Up in the Arctic, 650 miles from the North Pole, there appears to be a landscape dotted with 100 giant golf balls, all cued up and ready for a game. But, in fact, this is the home of SvalSat, the northernmost – and one of the largest – satellite stations in the world.  The station resides a few hundred meters higher than the town of Longyearbyen below, which is home to about 2,500 residents. Inside each “golf ball” are actually dish antennas – some dishes are quite large at 42 feet in diameter – pointed at the sky, tracking satellites circling the planet. The domes are for protection as the archipelago of Svalbard, in the middle of the Arctic Ocean, is often subject to quite harsh weather.

 

These 100 antennas track more than 3500 passes each day by several hundred satellites – including many Earth-observing ones that are essential for studying the impacts of climate change, as they image glaciers, forests, and coastlines.

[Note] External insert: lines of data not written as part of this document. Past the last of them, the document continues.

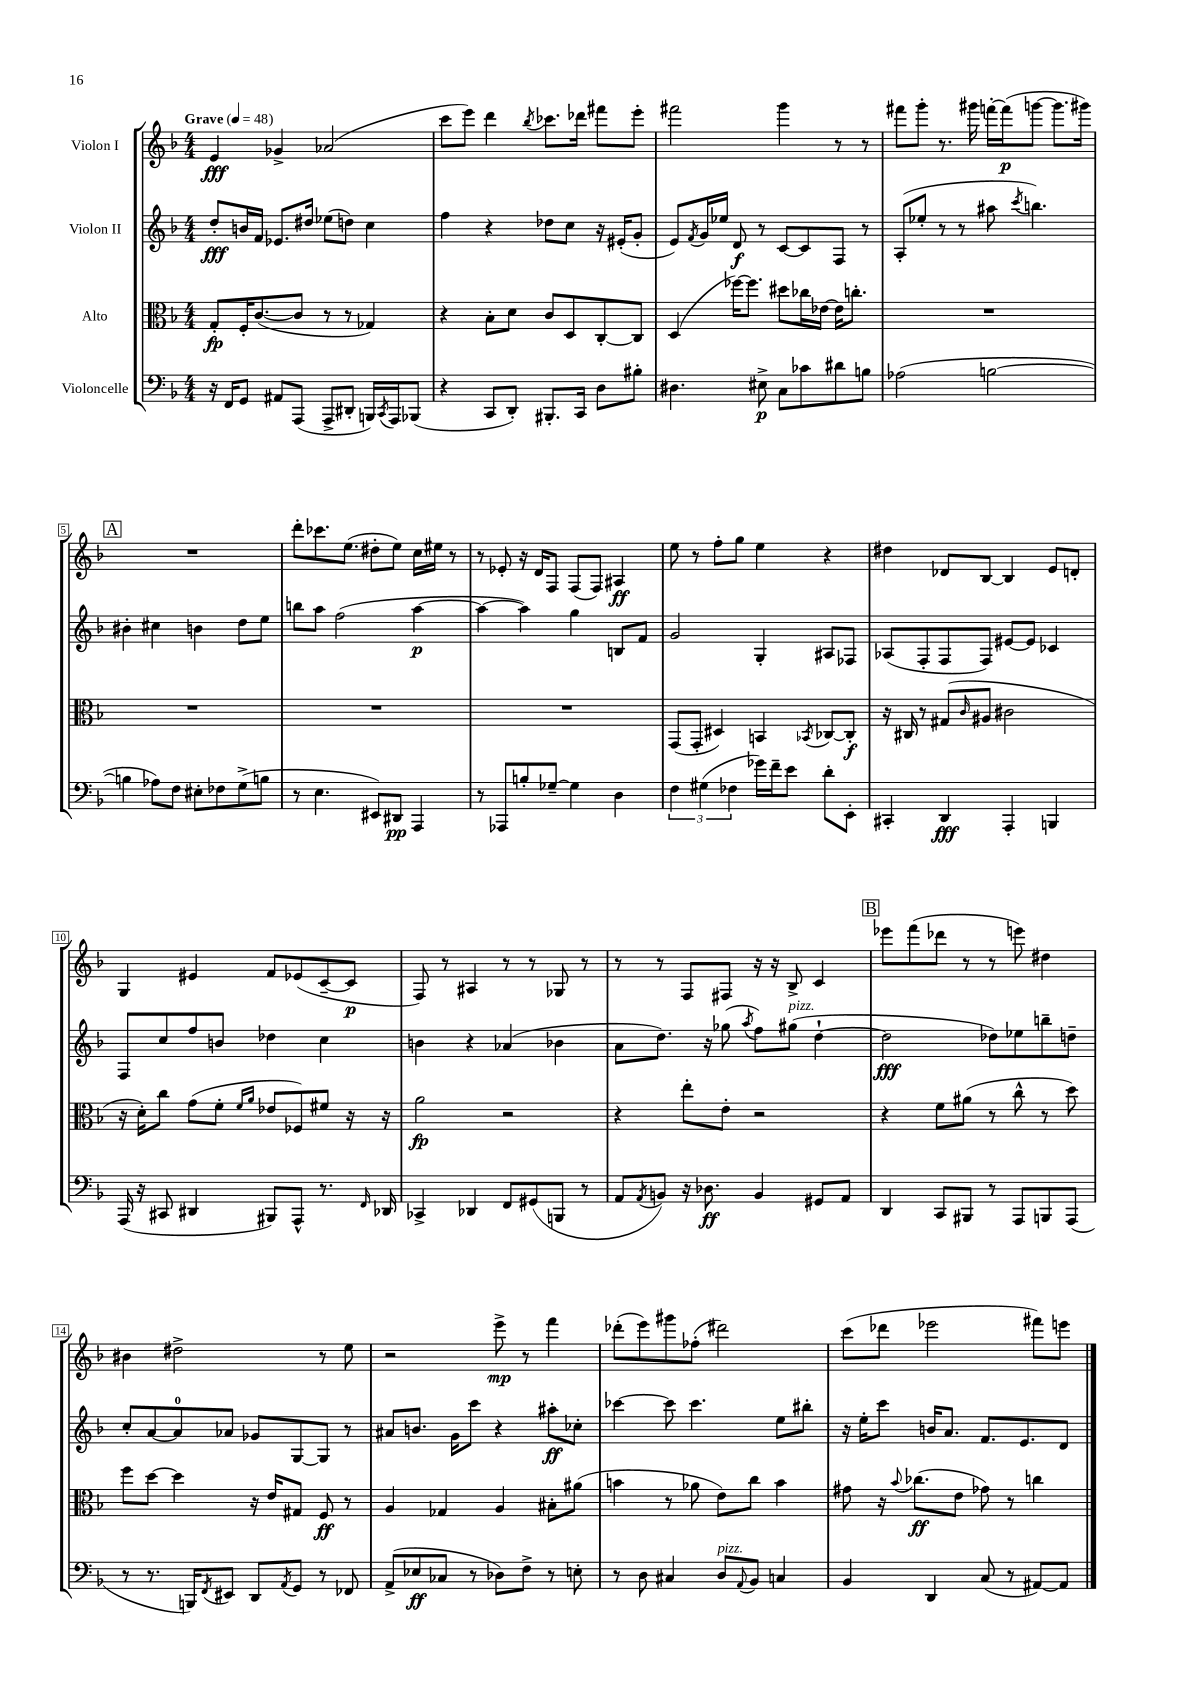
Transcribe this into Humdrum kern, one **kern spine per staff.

**kern	**kern	**kern	**kern
*staff4	*staff3	*staff2	*staff1
*clefF4	*clefC3	*clefG2	*clefG2
*k[b-]	*k[b-]	*k[b-]	*k[b-]
*M4/4	*M4/4	*M4/4	*M4/4
*MM48	*MM48	*MM48	*MM48
16r	8G'/L	8dd'/L	4e/
16FF/LK	.	.	.
8GG/J	16F'/K	16b/L	.
.	([8.c/	16f/JJ	.
8AA#/L	.	8.e-/L	4g-^/
(8AAA/J	8c/]J	.	.
.	.	16dd#/Jk	.
8AAA^/L	8r	(8ee-\L	(2a-/
8DD#'/J	8r	8dd\J)	.
16BBB/LL)	4G-/)	4cc\	.
8qCC/	.	.	.
16AAA/J	.	.	.
(8BBB-/J	.	.	.
=	=	=	=
4r	4r	4ff\	8ccc\L
.	.	.	8eee\J)
8CC/L	8B-'\L	4r	4ddd\
8DD'/J)	8d\J	.	.
.	.	.	8qbb-/
8.BBB#'/L	8c/L	8dd-\L	8.ccc-\L
.	8D/	8cc\J	.
16CC/Jk	.	.	16ddd-\Jk
8D\L	[8C'/	16r	8fff#\L
.	.	(16e#'/LK	.
8B#'\J	8C/]J	8g'/J	8eee'\J
=	=	=	=
4.D#\	(4D/	8e/L)	2fff#\
.	.	8qf/	.
.	.	16g/L	.
.	.	16ee-/JJ	.
.	[16ff-\LK)	8d/	.
.	8.ff-\]J	.	.
8E#^\	.	8r	.
8C\L	8dd#\L	[8c/L	4ggg\
8c-\	16cc-\L	8c/]	.
.	[16e-\JJ	.	.
8d#\	16e-\]LK	8F/J	8r
.	8.cc'\J	.	.
8B\J	.	8r	8r
=	=	=	=
(2A-\	1r	(8A'/L	8fff#\L
.	.	8ee-'/J	8ggg'\J
.	.	8r	8.r
.	.	8r	.
.	.	.	16ggg#\
[2B\	.	8aa#\	[16fff'\LL
.	.	.	(16fff\]J
.	.	8qccc/	.
.	.	4.bb\)	[8ggg\J
.	.	.	8.ggg\]L
.	.	.	16ggg#\Jk)
=	=	=	=
4B\]	1r	4b#'\	1r
8A-\L)	.	4cc#\	.
8F\J	.	.	.
8E#'\L	.	4b\	.
8F-\	.	.	.
(8G^\	.	8dd\L	.
8B\J	.	8ee\J	.
=	=	=	=
8r	1r	8bb\L	8ddd'\L
4.E\	.	8aa\J	8.ccc-\
.	.	(2ff\	.
.	.	.	(8.ee\J
8EE#/L)	.	.	8dd#'\L
8DD#/J	.	.	8ee\J)
4AAA/	.	[4aa\	16cc\LL
.	.	.	16ee#\JJ
.	.	.	8r
=	=	=	=
8r	1r	4aa\_	8r
8AAA-/L	.	.	8e-'/
8B'/	.	4aa\])	16r
.	.	.	16d/LK
[8G-~/J	.	.	8F/J
4G-\]	.	4gg\	(8F/L
.	.	.	8F/J)
4D\	.	8B/L	4A#/
.	.	8f/J	.
=	=	=	=
6F\	(8GG/L	2g/	8ee\
.	8GG'/J	.	8r
(6G#\	.	.	.
.	4D#/)	.	8ff'\L
6F-\	.	.	.
.	.	.	8gg\J
16g-\LL)	4BB/	4G'/	4ee\
16f~\J	.	.	.
8e\J	.	.	.
.	8qBB-/	.	.
8d'\L	[8C-/L	8A#/L	4r
8EE'\J	8C-'/]J	8F-/J	.
=	=	=	=
4CC#'/	16r	(8A-/L	4dd#\
.	16C#/	.	.
.	8r	8F'/	.
4DD/	(8G#/L	8F/	8d-/L
.	16qqc/	.	.
.	8A#/J	8F/J)	[8B-/J
4AAA'/	2c#\	[8e#/L	4B-/]
.	.	8e#/]J	.
4BBB/	.	4c-/	8e/L
.	.	.	8d'/J
=	=	=	=
(16AAA/	16r	8F/L	4G/
16r	16d'\LK)	.	.
8CC#/	8cc\J	8cc/	.
4DD#/	(8g\L	8ff/	4e#/
.	8f'\J	8b/J	.
.	16qqf/LL	.	.
.	16qqa/JJ	.	.
8BBB#/L)	8e-/L	4dd-\	8f/L
8AAA^^/J	8F-/)	.	(8e-/
8.r	8f#/J	4cc\	[8c~/
.	16r	.	8c/]J
16qqFF/	.	.	.
16DD-/	16r	.	.
=	=	=	=
4CC-^/	2a\	4b\	8F/)
.	.	.	8r
4DD-/	.	4r	4A#/
8FF/L	2r	(4a-/	8r
(8GG#/	.	.	8r
8BBB/J	.	4b-\	8G-/
8r	.	.	8r
=	=	=	=
8AA/L	4r	8a\L	8r
8qAA/	.	.	.
8BB/J)	.	8.dd\J)	8r
16r	8ee'\L	.	8F/L
8.D-\	.	16r	.
.	8e'\J	(8gg-\	8F#/J
.	.	8qaa/	.
4BB/	2r	8ff\L)	16r
.	.	.	16r
.	.	(8gg#\J	8B-^/
8GG#/L	.	[4dd`\	4c/
8AA/J	.	.	.
=	=	=	=
4DD/	4r	2dd\]	8eee-\L
.	.	.	(8fff\
8CC/L	8f\L	.	8ddd-\J
8BBB#/J	(8a#\J	.	8r
8r	8r	8dd-\L)	8r
8AAA/L	8cc^^\	8ee-\	8eee\)
8BBB/	8r	8bb~\	4dd#\
(8AAA/J	8dd\)	8dd~\J	.
=	=	=	=
8r	8ff\L	8cc'/L	4b#\
8.r	[8dd\J	[8a/	.
.	4dd\]	8a/]	2dd#^\
16BBB/LK)	.	.	.
8qFF/	.	.	.
8EE#/J	.	8a-/J	.
8DD/L	16r	8g-/L	.
.	16e/LK	.	.
8qAA/	.	.	.
8GG/J	8G#/J	[8G/	.
8r	8F/	8G/]J	8r
8FF-/	8r	8r	8ee\
=	=	=	=
(8AA^/L	4A/	8a#/L	2r
8E-/	.	8.b/J	.
8C-/J	4G-/	.	.
.	.	16g\LK	.
8r	.	8ccc\J	.
8D-\L)	4A/	4r	8eee^\
8F^\J	.	.	8r
8r	8B#'\L	8aa#'\L	4fff\
8E'\	(8a#\J	8cc-'\J	.
=	=	=	=
8r	4b\	[4ccc-\	(8ddd-'\L
8D\	.	.	8eee\)
4C#/	8r	8ccc-\]	8ggg#\
.	8a-\	4.ccc-\	(8ff-'\J
8D/L	8e\L)	.	2ddd#\)
8qqAA/	.	.	.
8BB-/J	8cc\J	.	.
4C/	4b\	8ee\L	.
.	.	8bb#'\J	.
=	=	=	=
4BB-/	8g#\	16r	(8ccc\L
.	.	16ee'\LK	.
.	16r	8ccc\J	8ddd-\J
.	8qqb-/	.	.
.	(8.cc-\L	.	.
4DD/	.	16b/LK	2eee-\
.	.	8.a/J	.
.	8e\J	.	.
(8C/	8g-\)	8.f/L	.
8r	8r	.	.
.	.	8.e/	.
[8AA#/L)	4cc\	.	8fff#\L)
8AA#/]J	.	8d/J	8eee\J
==	==	==	==
*-	*-	*-	*-
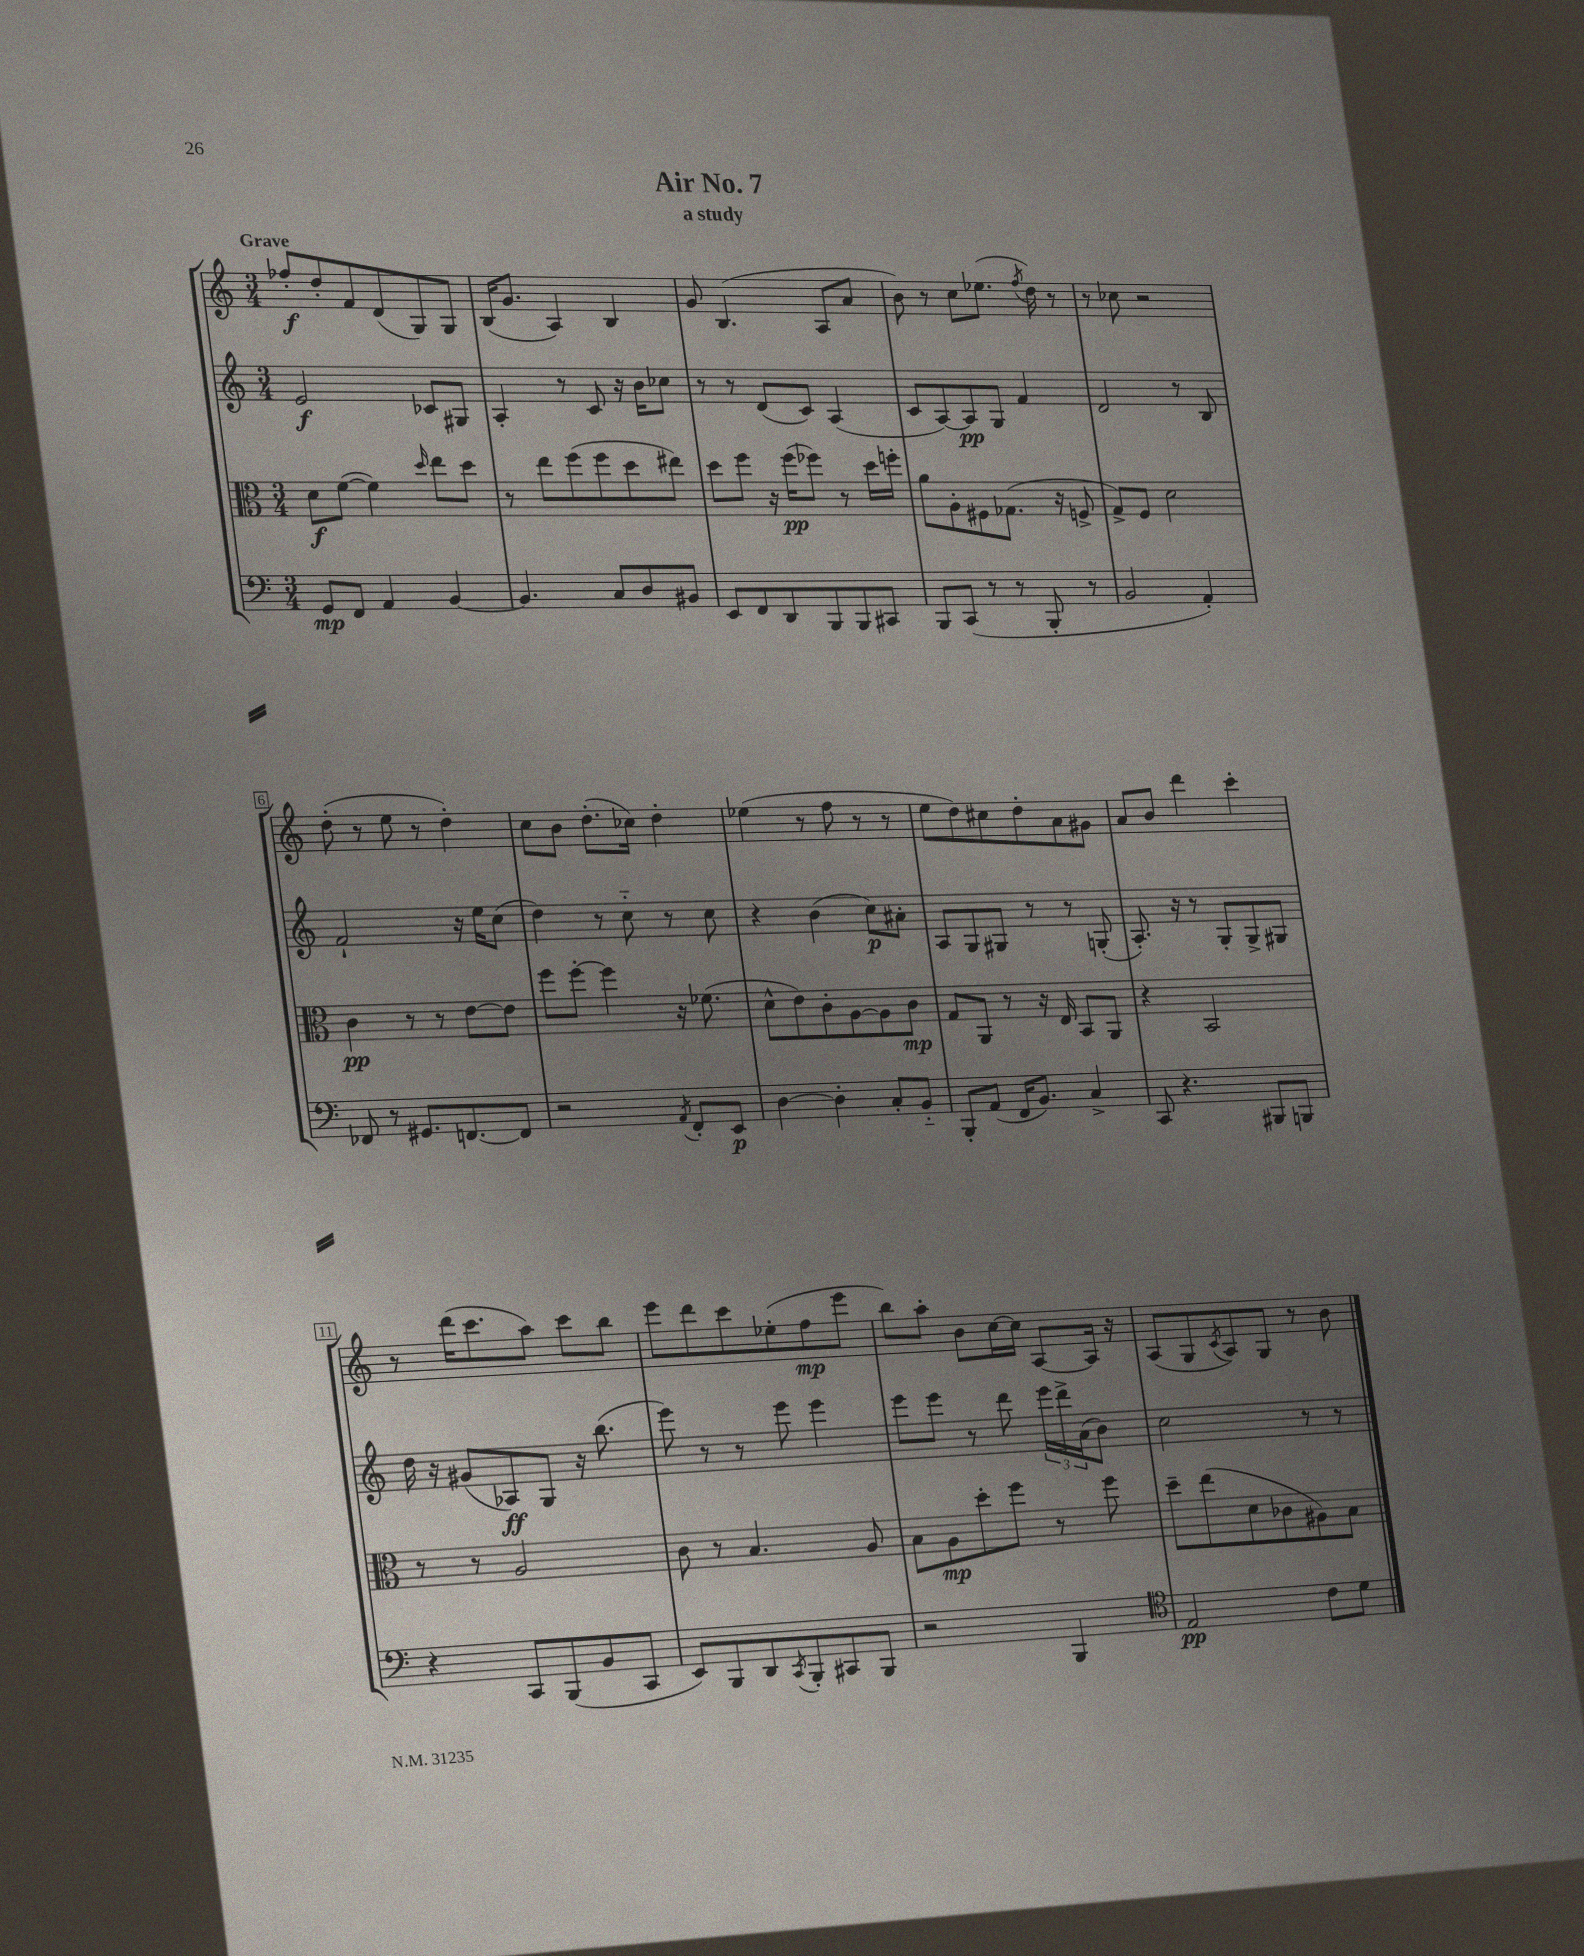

Many of the Earth-observing satellites are in polar orbits, circling from pole to pole every 90 minutes.

 

Satellites link to more than one ground station around the world to provide coverage – but SvalSat’s location gives it an advantage. Due to Earth’s rotation, a station at the equator that may have been in line with a satellite’s orbit when it was crossing the pole, would have rotated far to the west, thus, getting out of alignment (out of sight) of the satellite by the time it got overhead. Because SvalSat is at such a high latitude, it rotates relatively little, remaining “in range” of the satellite. Thus, the station can connect more with these satellites and download more data from them on a more real-time basis. Where does this data go? Under the ocean to the Norwegian mainland, some 500 miles south, by fiber-optic cables. From space, to the high Arctic, to underwater to the land – that’s quite the journey!